The second axis examines the type of generalization, such as generalization over different tasks. If a model is trained to answer questions, can it also write poetry? Another type is cross-lingual generalization: if a model is trained mainly on English data, how much more training data does it need to do well in another language? For example, Google Gemini, having only seen a single grammar book in Kalamang, a language spoken by fewer than 200 people, performs almost as well as a human using the same material.
To measure generalization, researchers create intentional differences – called shifts – between the training material and the testing material. Axes 3 to 5 give a technical description of how those shifts were created.
Having developed their taxonomy, Hupkes’ team mapped out the current state of generalization research as a whole, documenting over 700 NLP experiments according to the five axes. Among other things, the team discovered that 70% of generalization studies are motivated by practical concerns, whereas only 3% have a fairness motivation. Similarly, generalization across tasks is much more frequently studied than cross-lingual generalization. These findings show the urgent need for more research in these areas, particularly because of the risks that large language models can bring to underrepresented communities.

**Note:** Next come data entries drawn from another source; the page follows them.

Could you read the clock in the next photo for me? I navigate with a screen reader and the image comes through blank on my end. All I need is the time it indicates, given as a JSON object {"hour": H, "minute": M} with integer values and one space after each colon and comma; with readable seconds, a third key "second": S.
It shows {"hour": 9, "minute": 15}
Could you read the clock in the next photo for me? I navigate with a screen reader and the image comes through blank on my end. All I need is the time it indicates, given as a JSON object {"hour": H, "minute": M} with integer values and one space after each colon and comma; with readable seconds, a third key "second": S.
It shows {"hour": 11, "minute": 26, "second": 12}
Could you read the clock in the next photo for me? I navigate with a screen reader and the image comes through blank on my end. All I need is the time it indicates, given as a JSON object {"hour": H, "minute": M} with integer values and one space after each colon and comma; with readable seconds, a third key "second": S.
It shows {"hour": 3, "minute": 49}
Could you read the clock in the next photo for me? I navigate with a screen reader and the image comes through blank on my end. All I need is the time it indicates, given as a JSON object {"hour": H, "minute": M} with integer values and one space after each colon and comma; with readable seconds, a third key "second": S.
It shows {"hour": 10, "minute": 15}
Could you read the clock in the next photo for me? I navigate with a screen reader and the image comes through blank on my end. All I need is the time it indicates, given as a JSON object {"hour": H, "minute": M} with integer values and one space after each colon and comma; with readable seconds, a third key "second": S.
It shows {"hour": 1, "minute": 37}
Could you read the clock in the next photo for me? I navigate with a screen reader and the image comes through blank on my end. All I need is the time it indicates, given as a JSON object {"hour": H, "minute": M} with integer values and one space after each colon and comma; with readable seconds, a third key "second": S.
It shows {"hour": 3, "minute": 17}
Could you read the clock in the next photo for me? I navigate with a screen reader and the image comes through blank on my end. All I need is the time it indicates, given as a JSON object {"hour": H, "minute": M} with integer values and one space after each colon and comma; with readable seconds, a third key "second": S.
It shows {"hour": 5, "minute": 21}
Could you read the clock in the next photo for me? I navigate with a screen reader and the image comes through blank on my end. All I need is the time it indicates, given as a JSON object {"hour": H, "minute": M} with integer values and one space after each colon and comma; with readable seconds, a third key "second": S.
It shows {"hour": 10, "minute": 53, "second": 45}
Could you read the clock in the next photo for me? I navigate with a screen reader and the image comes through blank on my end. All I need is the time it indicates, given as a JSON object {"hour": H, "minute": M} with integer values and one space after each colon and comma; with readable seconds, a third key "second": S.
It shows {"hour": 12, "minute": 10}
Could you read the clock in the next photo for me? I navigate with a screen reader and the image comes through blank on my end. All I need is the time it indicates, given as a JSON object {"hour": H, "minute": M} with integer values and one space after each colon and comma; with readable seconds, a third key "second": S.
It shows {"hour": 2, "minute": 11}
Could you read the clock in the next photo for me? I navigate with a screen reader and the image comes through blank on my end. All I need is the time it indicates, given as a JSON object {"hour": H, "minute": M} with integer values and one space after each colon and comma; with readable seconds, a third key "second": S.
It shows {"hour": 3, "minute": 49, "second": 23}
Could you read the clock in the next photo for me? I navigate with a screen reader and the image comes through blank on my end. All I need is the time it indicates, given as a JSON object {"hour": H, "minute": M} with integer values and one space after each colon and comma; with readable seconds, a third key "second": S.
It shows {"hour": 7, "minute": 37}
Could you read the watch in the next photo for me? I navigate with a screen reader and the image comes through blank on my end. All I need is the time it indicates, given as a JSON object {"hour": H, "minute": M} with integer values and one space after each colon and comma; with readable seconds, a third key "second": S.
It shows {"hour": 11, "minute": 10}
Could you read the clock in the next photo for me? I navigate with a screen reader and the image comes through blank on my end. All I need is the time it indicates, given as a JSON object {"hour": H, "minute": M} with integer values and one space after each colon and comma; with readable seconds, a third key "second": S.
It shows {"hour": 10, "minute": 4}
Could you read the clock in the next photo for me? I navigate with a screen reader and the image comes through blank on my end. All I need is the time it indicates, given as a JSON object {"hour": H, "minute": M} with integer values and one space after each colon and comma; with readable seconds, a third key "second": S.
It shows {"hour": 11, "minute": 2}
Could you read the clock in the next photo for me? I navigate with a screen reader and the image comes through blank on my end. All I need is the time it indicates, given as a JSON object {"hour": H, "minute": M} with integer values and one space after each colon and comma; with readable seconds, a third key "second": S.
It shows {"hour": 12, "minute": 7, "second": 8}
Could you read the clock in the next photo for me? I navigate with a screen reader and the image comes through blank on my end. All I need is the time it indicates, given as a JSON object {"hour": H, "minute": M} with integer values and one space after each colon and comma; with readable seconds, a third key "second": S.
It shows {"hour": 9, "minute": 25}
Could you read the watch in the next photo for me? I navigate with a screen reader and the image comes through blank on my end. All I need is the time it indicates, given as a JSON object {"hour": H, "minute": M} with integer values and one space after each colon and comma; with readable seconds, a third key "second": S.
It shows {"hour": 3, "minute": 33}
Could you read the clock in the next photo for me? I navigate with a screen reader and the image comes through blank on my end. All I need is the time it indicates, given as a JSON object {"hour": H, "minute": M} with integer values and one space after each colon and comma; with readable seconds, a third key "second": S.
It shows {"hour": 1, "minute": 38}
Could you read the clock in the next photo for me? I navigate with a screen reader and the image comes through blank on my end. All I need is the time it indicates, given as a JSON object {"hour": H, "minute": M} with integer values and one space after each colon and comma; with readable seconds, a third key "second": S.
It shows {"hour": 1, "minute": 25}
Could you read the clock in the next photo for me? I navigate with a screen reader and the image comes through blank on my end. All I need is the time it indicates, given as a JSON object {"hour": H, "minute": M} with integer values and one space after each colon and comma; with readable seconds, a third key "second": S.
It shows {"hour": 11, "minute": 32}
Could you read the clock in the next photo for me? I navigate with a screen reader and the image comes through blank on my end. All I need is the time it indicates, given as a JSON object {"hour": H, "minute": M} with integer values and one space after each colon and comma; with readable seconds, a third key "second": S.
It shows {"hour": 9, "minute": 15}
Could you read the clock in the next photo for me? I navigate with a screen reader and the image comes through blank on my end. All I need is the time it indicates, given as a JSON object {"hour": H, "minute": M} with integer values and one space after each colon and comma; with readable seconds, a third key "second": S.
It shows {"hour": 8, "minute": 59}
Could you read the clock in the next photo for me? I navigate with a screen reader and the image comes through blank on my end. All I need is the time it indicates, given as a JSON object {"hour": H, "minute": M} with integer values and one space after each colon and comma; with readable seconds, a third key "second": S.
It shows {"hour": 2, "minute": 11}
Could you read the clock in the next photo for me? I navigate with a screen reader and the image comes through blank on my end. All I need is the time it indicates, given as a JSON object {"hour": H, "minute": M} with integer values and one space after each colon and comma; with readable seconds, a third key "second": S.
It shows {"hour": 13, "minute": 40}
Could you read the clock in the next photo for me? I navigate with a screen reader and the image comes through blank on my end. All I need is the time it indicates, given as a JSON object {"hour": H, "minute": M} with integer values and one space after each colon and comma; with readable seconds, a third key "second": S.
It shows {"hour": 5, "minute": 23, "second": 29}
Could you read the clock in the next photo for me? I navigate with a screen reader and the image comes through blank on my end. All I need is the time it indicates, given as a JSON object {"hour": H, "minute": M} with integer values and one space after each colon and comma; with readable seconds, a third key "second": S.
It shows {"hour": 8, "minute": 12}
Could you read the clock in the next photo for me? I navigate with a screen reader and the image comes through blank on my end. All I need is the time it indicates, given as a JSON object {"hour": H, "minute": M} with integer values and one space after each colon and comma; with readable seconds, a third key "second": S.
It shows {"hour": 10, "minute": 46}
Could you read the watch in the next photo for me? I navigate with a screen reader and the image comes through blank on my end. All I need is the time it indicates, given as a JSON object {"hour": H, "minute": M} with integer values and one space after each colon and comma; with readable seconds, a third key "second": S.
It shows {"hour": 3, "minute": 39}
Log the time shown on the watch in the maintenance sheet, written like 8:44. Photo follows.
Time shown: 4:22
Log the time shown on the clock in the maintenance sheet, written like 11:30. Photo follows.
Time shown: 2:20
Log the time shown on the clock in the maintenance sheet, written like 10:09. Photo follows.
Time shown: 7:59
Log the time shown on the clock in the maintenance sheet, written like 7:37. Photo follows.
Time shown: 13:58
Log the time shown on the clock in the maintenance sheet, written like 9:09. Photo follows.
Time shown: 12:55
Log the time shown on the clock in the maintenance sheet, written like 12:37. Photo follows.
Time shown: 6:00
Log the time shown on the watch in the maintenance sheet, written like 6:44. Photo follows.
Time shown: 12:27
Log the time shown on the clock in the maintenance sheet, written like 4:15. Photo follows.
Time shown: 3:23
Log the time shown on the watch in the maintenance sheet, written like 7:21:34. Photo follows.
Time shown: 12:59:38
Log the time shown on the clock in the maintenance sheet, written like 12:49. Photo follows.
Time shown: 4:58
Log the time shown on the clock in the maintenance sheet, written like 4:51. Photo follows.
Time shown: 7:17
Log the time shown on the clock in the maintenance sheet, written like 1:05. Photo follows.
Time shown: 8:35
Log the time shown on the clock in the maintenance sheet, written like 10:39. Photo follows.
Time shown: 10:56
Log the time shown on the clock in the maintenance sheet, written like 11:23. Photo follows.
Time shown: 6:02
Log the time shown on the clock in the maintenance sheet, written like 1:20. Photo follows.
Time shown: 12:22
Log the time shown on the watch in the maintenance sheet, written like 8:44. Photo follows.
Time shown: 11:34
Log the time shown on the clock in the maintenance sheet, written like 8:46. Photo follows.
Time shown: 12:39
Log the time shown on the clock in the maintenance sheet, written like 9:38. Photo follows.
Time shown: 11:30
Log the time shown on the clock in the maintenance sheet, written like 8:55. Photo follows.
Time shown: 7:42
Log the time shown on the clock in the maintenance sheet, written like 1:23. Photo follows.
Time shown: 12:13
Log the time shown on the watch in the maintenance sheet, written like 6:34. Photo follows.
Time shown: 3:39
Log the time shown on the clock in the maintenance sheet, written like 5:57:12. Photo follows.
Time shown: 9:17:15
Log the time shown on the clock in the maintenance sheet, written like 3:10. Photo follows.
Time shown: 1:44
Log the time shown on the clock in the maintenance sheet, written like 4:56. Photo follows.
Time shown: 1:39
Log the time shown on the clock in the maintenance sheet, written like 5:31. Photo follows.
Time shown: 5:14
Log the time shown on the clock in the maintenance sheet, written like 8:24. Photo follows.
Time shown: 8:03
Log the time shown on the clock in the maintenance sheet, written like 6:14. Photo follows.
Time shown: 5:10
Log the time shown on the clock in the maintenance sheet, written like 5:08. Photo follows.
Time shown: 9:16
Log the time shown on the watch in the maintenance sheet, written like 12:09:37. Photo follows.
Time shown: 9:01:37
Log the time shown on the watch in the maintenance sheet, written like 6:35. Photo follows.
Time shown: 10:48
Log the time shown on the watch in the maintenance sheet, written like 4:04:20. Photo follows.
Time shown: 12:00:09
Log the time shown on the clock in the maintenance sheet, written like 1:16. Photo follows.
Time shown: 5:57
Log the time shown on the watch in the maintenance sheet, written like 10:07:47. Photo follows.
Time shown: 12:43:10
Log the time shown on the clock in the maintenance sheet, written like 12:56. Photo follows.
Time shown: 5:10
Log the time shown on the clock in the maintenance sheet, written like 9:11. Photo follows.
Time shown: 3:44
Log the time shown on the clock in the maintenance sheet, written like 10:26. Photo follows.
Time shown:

This work is part of a larger initiative called GenBench – short for Generalization Benchmarking. Visitors to the GenBench website can find the paper, a visualization of the NLP generalization landscape, and a tool to register new generalization experiments.
The GenBench team is organizing a series of academic workshops and coordinating the creation of collaboratively-built generalization benchmarks. The team ultimately hopes that GenBench could lead researchers towards a better, more coordinated approach to NLP evaluation. In turn, this will improve model development, such that when you use a large language model, its responses are trustworthy and reliable, even in new and unexpected scenarios.